Can you tell us what inspired you to become involved with music?
I was born into a musical family. My father was a music master in a grammar school and my mother was an amateur violinist. It was normal to be hearing classical music all the time and my parents encouraged me to take up the violin.
Have you ever come up against difficulties when learning to play? How did you overcome them and what would be your advice to any one in the same position?
I have been lucky to receive very sound guidance in my violin studies but have not been entirely spared physical problems along the way. In my own personal experience, it is the thoughtful and patient application of this knowledge during practice that helps me overcome the difficulties as they arise.
How did your experiences playing with the European Union Youth Orchestra help you in your career as a professional musician?
The EUYO was an unforgettable experience in so many ways. Apart from giving me the confidence that comes from having been a member, I was inspired by the enthusiasm and sheer ability of my contemporaries. As far as orchestral playing is concerned, it taught me just how rewarding the team spirit can be in music performance.

+-------+

- Tasks for this exercise:
[1] Duplicate the interview text between "I was born into" and "as they arise.", inclusive.
[2] List every sentence in the interview that ends with a question mark.
[3] Resume the interview with the violinist from the point where it stops.

Records from a data source
+-------+

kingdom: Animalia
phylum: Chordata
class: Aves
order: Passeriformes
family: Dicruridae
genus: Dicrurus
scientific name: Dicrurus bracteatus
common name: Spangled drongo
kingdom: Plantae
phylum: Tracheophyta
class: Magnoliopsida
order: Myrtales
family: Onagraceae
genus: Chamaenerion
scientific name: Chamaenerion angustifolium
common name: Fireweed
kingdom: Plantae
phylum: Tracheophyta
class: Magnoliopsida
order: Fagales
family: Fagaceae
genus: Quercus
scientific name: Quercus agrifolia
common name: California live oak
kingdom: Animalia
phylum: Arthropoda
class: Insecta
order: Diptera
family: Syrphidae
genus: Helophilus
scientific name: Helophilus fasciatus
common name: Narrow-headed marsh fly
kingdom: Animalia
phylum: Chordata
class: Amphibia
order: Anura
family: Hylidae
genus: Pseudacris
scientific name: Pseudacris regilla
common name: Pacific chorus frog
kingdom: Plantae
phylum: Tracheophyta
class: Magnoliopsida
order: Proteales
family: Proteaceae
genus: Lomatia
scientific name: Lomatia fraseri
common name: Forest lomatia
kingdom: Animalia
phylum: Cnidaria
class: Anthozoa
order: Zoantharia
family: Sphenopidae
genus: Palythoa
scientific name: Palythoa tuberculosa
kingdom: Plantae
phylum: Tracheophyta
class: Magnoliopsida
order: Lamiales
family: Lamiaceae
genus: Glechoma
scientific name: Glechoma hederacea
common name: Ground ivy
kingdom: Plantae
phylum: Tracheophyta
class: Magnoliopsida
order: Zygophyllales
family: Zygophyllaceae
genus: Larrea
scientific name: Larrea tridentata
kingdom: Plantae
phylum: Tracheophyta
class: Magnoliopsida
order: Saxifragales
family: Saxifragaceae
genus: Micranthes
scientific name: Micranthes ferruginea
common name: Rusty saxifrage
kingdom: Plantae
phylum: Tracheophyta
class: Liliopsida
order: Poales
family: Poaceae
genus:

+-------+

- Responses per task:
[1]
I was born into a musical family. My father was a music master in a grammar school and my mother was an amateur violinist. It was normal to be hearing classical music all the time and my parents encouraged me to take up the violin.
Have you ever come up against difficulties when learning to play? How did you overcome them and what would be your advice to any one in the same position?
I have been lucky to receive very sound guidance in my violin studies but have not been entirely spared physical problems along the way. In my own personal experience, it is the thoughtful and patient application of this knowledge during practice that helps me overcome the difficulties as they arise.

[2]
- Can you tell us what inspired you to become involved with music?
- Have you ever come up against difficulties when learning to play?
- How did you overcome them and what would be your advice to any one in the same position?
- How did your experiences playing with the European Union Youth Orchestra help you in your career as a professional musician?

[3]
What have been your highlights from what you have achieved so far as musician?
Too many to list here, but apart from EUYO, leading Tennstedt’s last concerts at the LPO (while on trial for Co-leader), Solti’s last recording (live concert performances of Don Giovanni) with the LPO, Symphonie Fantastique with Dutoit with the RPO and also getting to the final of the Portsmouth String Quartet competition when not expecting to!
Do you have any particular ambitions that you are looking to fulfil in the future?
At this stage in my career, my ambition would be simply to continue improving on the standards that have got me this far.
If you were able to go back to a point in time when you were just embarking on a career in music what advice would you give yourself and why?
Work harder. It’s worth it!
What is the best thing about being a member of the Royal Philharmonic Orchestra?
There are many great things about being part of the RPO such as enormous variety in the kind of work we do, touring fascinating places with artists such as Charles Dutoit and Pinchas Zukerman and also a very special team spirit.
If you could learn to play another/different instrument, which would it be and why?
I can’t really imagine playing anything else, but the horns do sometimes get the most amazing melodies!
What was the first recording you ever bought?
Khatchaturian Violin concert with Igor Oistrakh! I was about 10 and used my birthday money. In those days you could listen to a record in the shop before buying, and I thought it sounded great. I must get round to learning it sometime!
What do you listen to in your spare time?
Apart from studying, I often put my ipod into shuffle mode. There is so much on there I forget what I have. Rippingtons, Dream Theater, Porcupine Tree etc (all introduced to me by my son) are an enjoyable diversion, but you can’t beat great orchestras playing great repertoire conducted by great conductors. Very uplifting.